From the first line of the data down to and including the line with "wire [59 : 0] operand2_extended;", copy everything exactly, leaving out pictures.
--------------------------------------------------
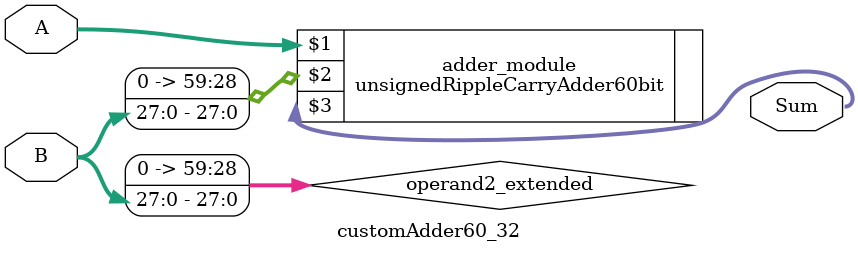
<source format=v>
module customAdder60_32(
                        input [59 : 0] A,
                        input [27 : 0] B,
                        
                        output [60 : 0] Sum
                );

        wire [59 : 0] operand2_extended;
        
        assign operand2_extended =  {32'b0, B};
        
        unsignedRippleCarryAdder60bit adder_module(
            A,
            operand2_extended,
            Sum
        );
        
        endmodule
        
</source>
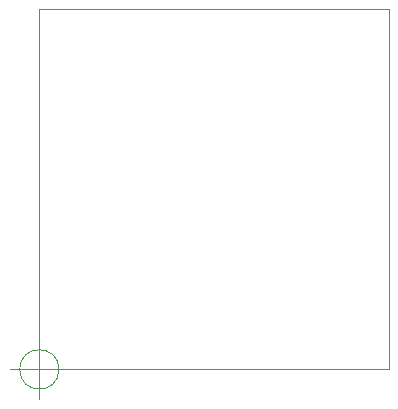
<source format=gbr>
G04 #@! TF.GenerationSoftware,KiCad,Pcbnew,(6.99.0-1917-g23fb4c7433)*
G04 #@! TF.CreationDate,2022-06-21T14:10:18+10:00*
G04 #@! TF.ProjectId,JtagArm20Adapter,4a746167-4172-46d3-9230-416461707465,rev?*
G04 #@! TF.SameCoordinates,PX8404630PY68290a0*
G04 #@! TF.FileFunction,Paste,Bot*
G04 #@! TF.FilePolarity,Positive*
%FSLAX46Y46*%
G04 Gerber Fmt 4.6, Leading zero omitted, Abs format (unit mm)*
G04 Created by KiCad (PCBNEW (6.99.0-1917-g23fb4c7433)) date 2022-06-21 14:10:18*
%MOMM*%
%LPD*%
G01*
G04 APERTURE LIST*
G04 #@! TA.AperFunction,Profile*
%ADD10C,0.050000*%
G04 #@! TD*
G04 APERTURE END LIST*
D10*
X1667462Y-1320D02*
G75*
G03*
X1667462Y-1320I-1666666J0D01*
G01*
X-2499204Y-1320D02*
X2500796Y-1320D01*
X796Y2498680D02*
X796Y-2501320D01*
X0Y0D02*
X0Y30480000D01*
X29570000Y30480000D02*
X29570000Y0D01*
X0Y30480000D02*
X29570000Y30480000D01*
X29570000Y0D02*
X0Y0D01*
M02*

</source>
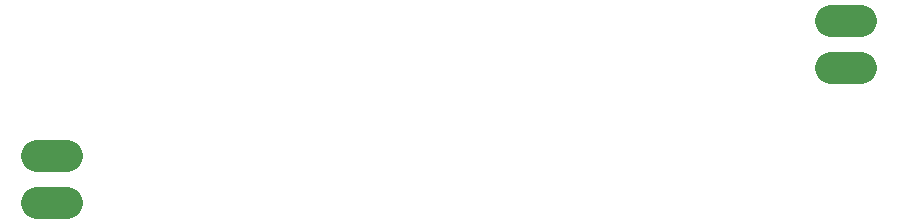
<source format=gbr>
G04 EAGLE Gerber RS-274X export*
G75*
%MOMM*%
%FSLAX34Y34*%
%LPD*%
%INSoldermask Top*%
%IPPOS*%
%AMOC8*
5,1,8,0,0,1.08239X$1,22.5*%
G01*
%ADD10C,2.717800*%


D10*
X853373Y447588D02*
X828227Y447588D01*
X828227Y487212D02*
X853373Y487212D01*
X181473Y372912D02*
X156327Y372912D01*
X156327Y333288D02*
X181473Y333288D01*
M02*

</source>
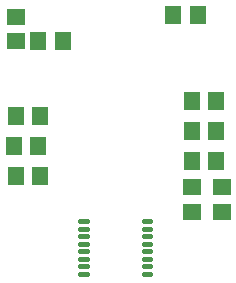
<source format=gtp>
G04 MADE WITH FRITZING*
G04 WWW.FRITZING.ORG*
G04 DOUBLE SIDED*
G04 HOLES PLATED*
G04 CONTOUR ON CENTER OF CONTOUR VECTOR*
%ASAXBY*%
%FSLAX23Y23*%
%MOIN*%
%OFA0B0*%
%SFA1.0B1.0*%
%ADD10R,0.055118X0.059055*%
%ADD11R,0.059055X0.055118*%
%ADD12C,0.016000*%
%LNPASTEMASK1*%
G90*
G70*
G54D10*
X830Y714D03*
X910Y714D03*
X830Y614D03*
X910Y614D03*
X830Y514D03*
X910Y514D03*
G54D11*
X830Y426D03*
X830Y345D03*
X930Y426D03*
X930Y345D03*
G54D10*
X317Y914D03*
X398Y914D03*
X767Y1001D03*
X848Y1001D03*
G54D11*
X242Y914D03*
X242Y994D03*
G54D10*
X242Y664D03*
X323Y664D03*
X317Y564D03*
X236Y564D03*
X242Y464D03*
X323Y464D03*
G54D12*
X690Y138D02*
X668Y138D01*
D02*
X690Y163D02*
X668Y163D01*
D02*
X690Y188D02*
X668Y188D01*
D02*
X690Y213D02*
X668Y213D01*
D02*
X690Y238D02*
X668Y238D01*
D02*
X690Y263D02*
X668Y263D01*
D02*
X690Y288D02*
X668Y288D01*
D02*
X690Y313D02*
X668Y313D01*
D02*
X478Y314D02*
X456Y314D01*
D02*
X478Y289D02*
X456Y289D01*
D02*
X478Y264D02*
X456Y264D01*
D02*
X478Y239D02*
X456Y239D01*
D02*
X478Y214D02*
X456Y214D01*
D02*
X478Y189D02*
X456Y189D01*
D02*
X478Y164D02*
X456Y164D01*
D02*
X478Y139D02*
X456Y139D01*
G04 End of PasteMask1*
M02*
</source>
--------------------------------------------------
RESPONSE AREA
<source format=v>
module customAdder60_32(
                        input [59 : 0] A,
                        input [27 : 0] B,
                        
                        output [60 : 0] Sum
                );

        wire [59 : 0] operand2_extended;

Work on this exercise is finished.